Teks Halaman
Di sisi lain, ada yang melihat globalisasi sebagai sebuah proyek yang diusung oleh negara-negara adikuasa, sehingga bisa saja orang memiliki pandangan negatif atau curiga terhadapnya. Dari sudut pandang ini, globalisasi tidak lain adalah kapitalisme dalam bentuknya yang paling mutakhir. Negara-negara yang kuat dan kaya praktis akan mengendalikan ekonomi dunia dan negara-negara kecil makin tidak berdaya karena tidak mampu bersaing. Sebab, globalisasi cenderung berpengaruh besar terhadap perekonomian dunia, bahkan berpengaruh terhadap bidang-bidang lain seperti budaya dan agama. Theodore Levitte merupakan orang yg pertama kali menggunakan istilah Globalisasi pada tahun 1985.

Ciri globalisasi
Berikut ini beberapa ciri yang menandakan semakin berkembangnya fenomena globalisasi di dunia.
• Perubahan dalam konsep ruang dan waktu. Perkembangan barang-barang seperti telepon genggam, televisi satelit, dan internet menunjukkan bahwa komunikasi global terjadi demikian cepatnya, sementara melalui pergerakan massa semacam turisme memungkinkan kita merasakan banyak hal dari budaya yang berbeda.
• Pasar dan produksi ekonomi di negara-negara yang berbeda menjadi saling bergantung sebagai akibat dari pertumbuhan perdagangan internasional, peningkatan pengaruh perusahaan multinasional, dan dominasi organisasi semacam World Trade Organization (WTO).
• Peningkatan interaksi kultural melalui perkembangan media massa (terutama televisi, film, musik, dan transmisi berita dan olah raga internasional). saat ini, kita dapat mengonsumsi dan mengalami gagasan dan pengalaman baru mengenai hal-hal yang melintasi beraneka ragam budaya, misalnya dalam bidang fashion, literatur, dan makanan.

Ekstraksi teks per halaman

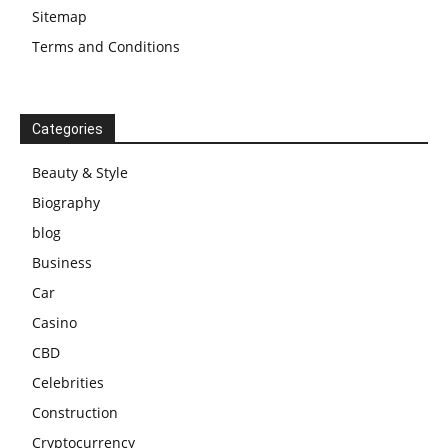
Sitemap
Terms and Conditions
Categories
Beauty & Style
Biography
blog
Business
Car
Casino
CBD
Celebrities
Construction
Cryptocurrency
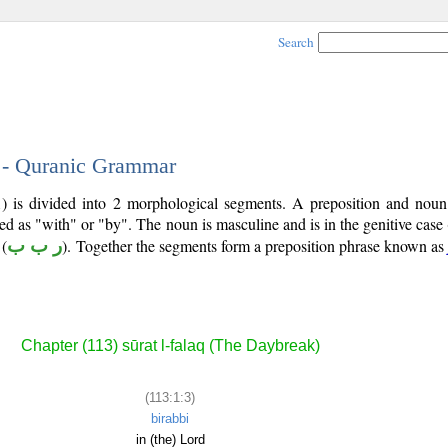
Search
3 - Quranic Grammar
1) is divided into 2 morphological segments. A preposition and noun
ted as "with" or "by". The noun is masculine and is in the genitive case 
(
ر ب ب
). Together the segments form a preposition phrase known as
Chapter (113) sūrat l-falaq (The Daybreak)
(113:1:3)
birabbi
in (the) Lord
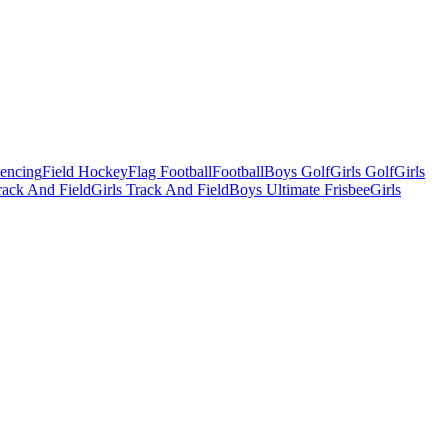
Fencing
Field Hockey
Flag Football
Football
Boys Golf
Girls Golf
Girls
ack And Field
Girls Track And Field
Boys Ultimate Frisbee
Girls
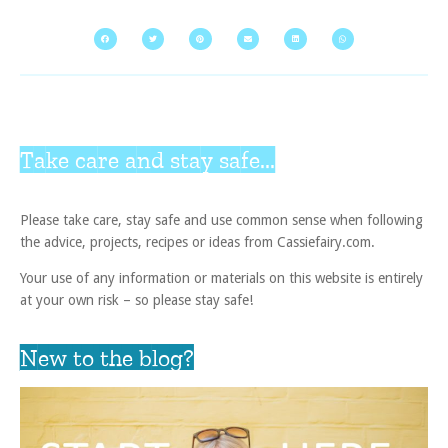
Take care and stay safe...
Please take care, stay safe and use common sense when following
the advice, projects, recipes or ideas from Cassiefairy.com.
Your use of any information or materials on this website is entirely
at your own risk – so please stay safe!
New to the blog?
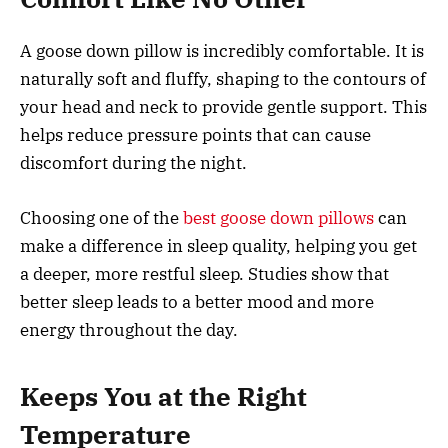
A goose down pillow is incredibly comfortable. It is
naturally soft and fluffy, shaping to the contours of
your head and neck to provide gentle support. This
helps reduce pressure points that can cause
discomfort during the night.
Choosing one of the
best goose down pillows
can
make a difference in sleep quality, helping you get
a deeper, more restful sleep. Studies show that
better sleep leads to a better mood and more
energy throughout the day.
Keeps You at the Right
Temperature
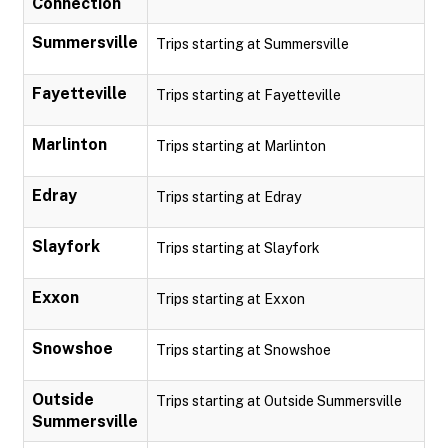
Connection
Summersville
Trips starting at Summersville
Fayetteville
Trips starting at Fayetteville
Marlinton
Trips starting at Marlinton
Edray
Trips starting at Edray
Slayfork
Trips starting at Slayfork
Exxon
Trips starting at Exxon
Snowshoe
Trips starting at Snowshoe
Outside
Trips starting at Outside Summersville
Summersville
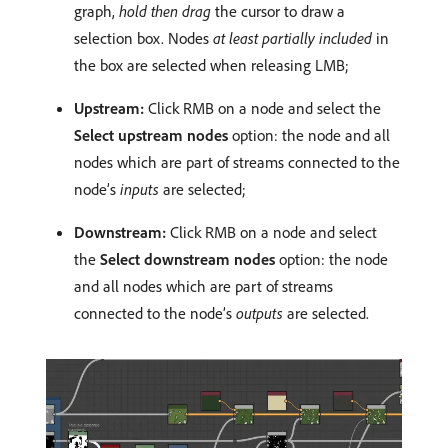
graph,
hold then drag
the cursor to draw a
selection box. Nodes
at least partially included
in
the box are selected when releasing LMB;
Upstream:
Click RMB on a node and select the
Select upstream nodes
option: the node and all
nodes which are part of streams connected to the
node’s
inputs
are selected;
Downstream:
Click RMB on a node and select
the
Select downstream nodes
option: the node
and all nodes which are part of streams
connected to the node’s
outputs
are selected.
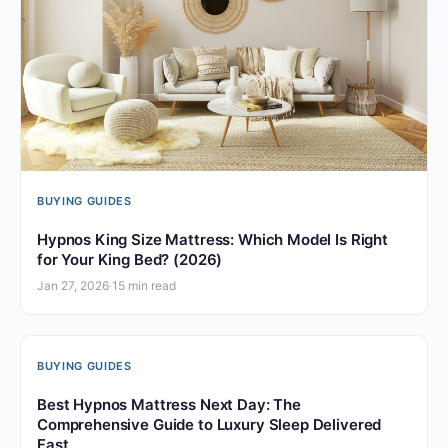
BUYING GUIDES
Hypnos King Size Mattress: Which Model Is Right
for Your King Bed? (2026)
Jan 27, 2026
·
15 min read
BUYING GUIDES
Best Hypnos Mattress Next Day: The
Comprehensive Guide to Luxury Sleep Delivered
Fast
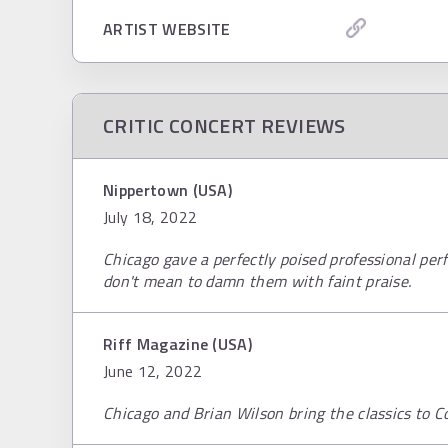
ARTIST WEBSITE
CRITIC CONCERT REVIEWS
Nippertown (USA)
July 18, 2022
Chicago gave a perfectly poised professional pe
don't mean to damn them with faint praise.
Riff Magazine (USA)
June 12, 2022
Chicago and Brian Wilson bring the classics to C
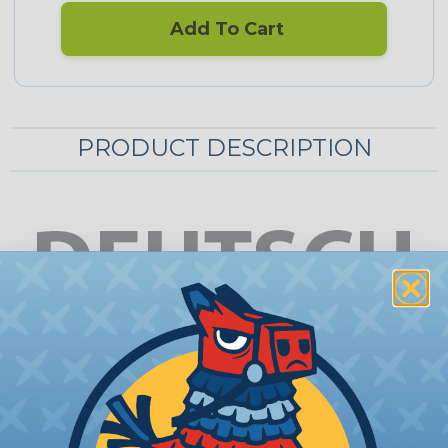
Add To Cart
PRODUCT DESCRIPTION
Deutsch DT Series Pigtail Kits
This Deutsch DT Series pigtail kit features the plug
side of a fully assembled contact connector made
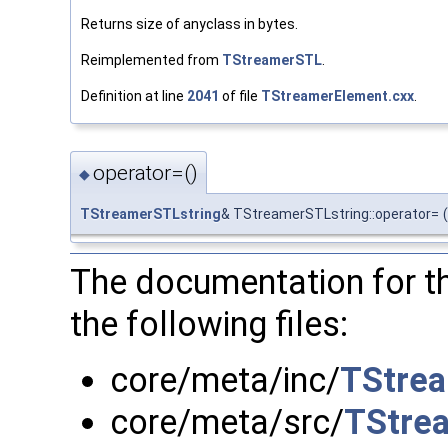
Returns size of anyclass in bytes.
Reimplemented from
TStreamerSTL
.
Definition at line
2041
of file
TStreamerElement.cxx
.
operator=()
◆
TStreamerSTLstring
& TStreamerSTLstring::operator=
(
The documentation for t
the following files:
core/meta/inc/
TStrea
core/meta/src/
TStre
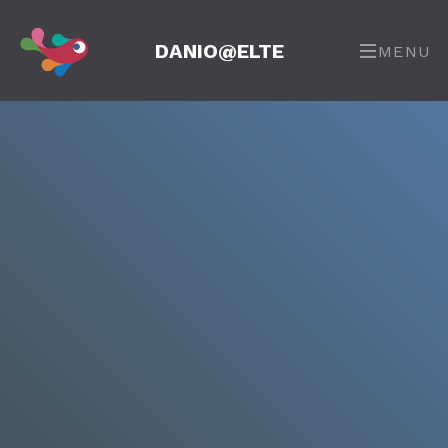
DANIO@ELTE
MENU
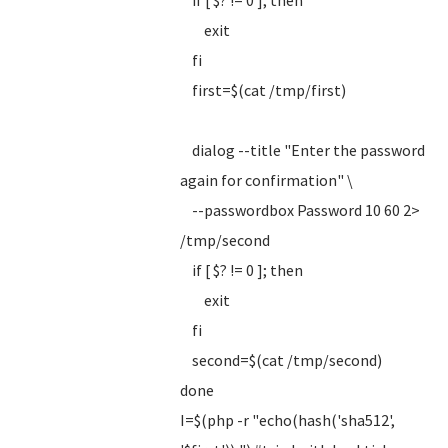
if [ $? != 0 ]; then
exit
fi
first=$(cat /tmp/first)
dialog --title "Enter the password
again for confirmation" \
--passwordbox Password 10 60 2>
/tmp/second
if [ $? != 0 ]; then
exit
fi
second=$(cat /tmp/second)
done
I=$(php -r "echo(hash('sha512',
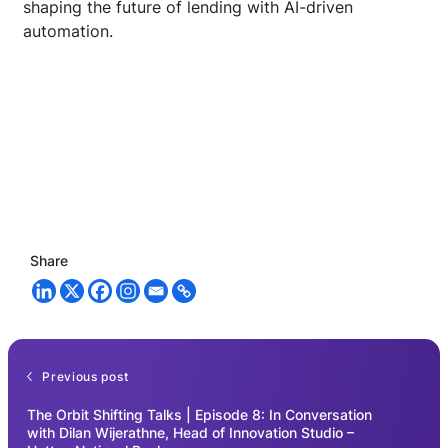
shaping the future of lending with AI-driven
automation.
Share
Previous post
The Orbit Shifting Talks | Episode 8: In Conversation
with Dilan Wijerathne, Head of Innovation Studio –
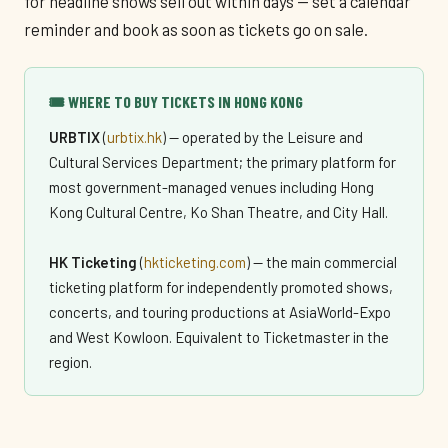
for headline shows sell out within days — set a calendar
reminder and book as soon as tickets go on sale.
🎟️ WHERE TO BUY TICKETS IN HONG KONG
URBTIX
(
urbtix.hk
) — operated by the Leisure and
Cultural Services Department; the primary platform for
most government-managed venues including Hong
Kong Cultural Centre, Ko Shan Theatre, and City Hall.
HK Ticketing
(
hkticketing.com
) — the main commercial
ticketing platform for independently promoted shows,
concerts, and touring productions at AsiaWorld-Expo
and West Kowloon. Equivalent to Ticketmaster in the
region.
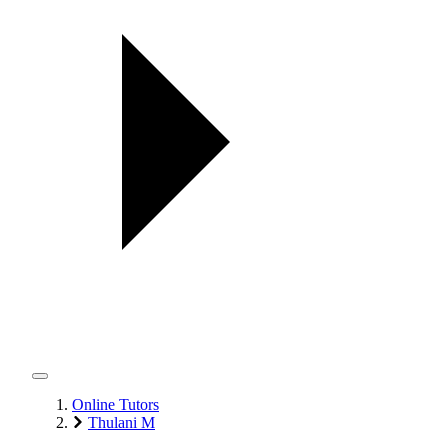
Online Tutors
Thulani M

Instruksi Kerja
Salin ulang seluruh teks tentang globalisasi dan cirinya tanpa mengubah apa pun.

Ruang Jawaban
Di sisi lain, ada yang melihat globalisasi sebagai sebuah proyek yang diusung oleh negara-negara adikuasa, sehingga bisa saja orang memiliki pandangan negatif atau curiga terhadapnya. Dari sudut pandang ini, globalisasi tidak lain adalah kapitalisme dalam bentuknya yang paling mutakhir. Negara-negara yang kuat dan kaya praktis akan mengendalikan ekonomi dunia dan negara-negara kecil makin tidak berdaya karena tidak mampu bersaing. Sebab, globalisasi cenderung berpengaruh besar terhadap perekonomian dunia, bahkan berpengaruh terhadap bidang-bidang lain seperti budaya dan agama. Theodore Levitte merupakan orang yg pertama kali menggunakan istilah Globalisasi pada tahun 1985.

Ciri globalisasi
Berikut ini beberapa ciri yang menandakan semakin berkembangnya fenomena globalisasi di dunia.
• Perubahan dalam konsep ruang dan waktu. Perkembangan barang-barang seperti telepon genggam, televisi satelit, dan internet menunjukkan bahwa komunikasi global terjadi demikian cepatnya, sementara melalui pergerakan massa semacam turisme memungkinkan kita merasakan banyak hal dari budaya yang berbeda.
• Pasar dan produksi ekonomi di negara-negara yang berbeda menjadi saling bergantung sebagai akibat dari pertumbuhan perdagangan internasional, peningkatan pengaruh perusahaan multinasional, dan dominasi organisasi semacam World Trade Organization (WTO).
• Peningkatan interaksi kultural melalui perkembangan media massa (terutama televisi, film, musik, dan transmisi berita dan olah raga internasional). saat ini, kita dapat mengonsumsi dan mengalami gagasan dan pengalaman baru mengenai hal-hal yang melintasi beraneka ragam budaya, misalnya dalam bidang fashion, literatur, dan makanan.